Children in foster care who experience homelessness before adulthood are significantly more likely to engage in unsafe sex or trade drug use for sex, resulting in an increased risk of being infected with HIV. Those findings were revealed in a recent AIDS and Behavior journal article by lead author Amanda Yoshioka-Maxwell, an assistant professor in the Myron B. Thompson School of Social Work at the University of Hawaiʻi at Mānoa.
Study results indicate that variables such as a foster child’s age, length of placement in foster care and time experiencing homelessness play important roles in whether health-risk behaviors are elevated. For example, long periods (more than 15 years) of foster care placement or experiencing homelessness before exiting foster care at 18 years of age may lead to more frequent risky health behaviors, such as not using condoms.
“Although these findings are only a start toward understanding the impact of foster care experiences on the lives of homeless youth, they suggest possible points of intervention within the child welfare system and among homeless services providers that may help in reducing health risks,” said Yoshioka-Maxwell, who came to UH Mānoa from the University of Southern California. “Better understanding the protective factors associated with exiting foster care at an older age—potentially including developmental milestones and independent living skills offered to older youth—could contribute to fostering positive transition outcomes.”

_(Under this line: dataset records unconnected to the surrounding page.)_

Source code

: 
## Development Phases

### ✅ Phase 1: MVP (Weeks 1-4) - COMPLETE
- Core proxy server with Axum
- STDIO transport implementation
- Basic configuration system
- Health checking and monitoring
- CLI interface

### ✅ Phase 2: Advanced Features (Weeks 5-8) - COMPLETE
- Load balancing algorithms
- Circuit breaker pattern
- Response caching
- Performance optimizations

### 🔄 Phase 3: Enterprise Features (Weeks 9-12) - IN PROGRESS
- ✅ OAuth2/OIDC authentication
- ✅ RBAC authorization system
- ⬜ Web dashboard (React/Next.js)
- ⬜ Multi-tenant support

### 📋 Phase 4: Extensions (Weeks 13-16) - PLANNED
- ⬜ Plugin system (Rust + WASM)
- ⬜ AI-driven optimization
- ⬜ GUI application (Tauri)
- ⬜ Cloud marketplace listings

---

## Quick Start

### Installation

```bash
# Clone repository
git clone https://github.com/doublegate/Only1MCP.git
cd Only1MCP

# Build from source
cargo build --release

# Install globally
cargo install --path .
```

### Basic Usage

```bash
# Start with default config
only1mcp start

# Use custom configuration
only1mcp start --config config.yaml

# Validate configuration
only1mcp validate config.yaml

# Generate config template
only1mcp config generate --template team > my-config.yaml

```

Data were collected from 184 youths at drop-in centers in Los Angeles using behavioral health questionnaires to explore the relationships between specific aspects of foster care experiences and engagement in HIV-risk behaviors.
Nearly 2 million unaccompanied youth experience homelessness in the U.S. each year, according to the National Alliance to End Homelessness. Approximately 30 percent of homeless adults report a foster care history, while only four percent of the general public report the same.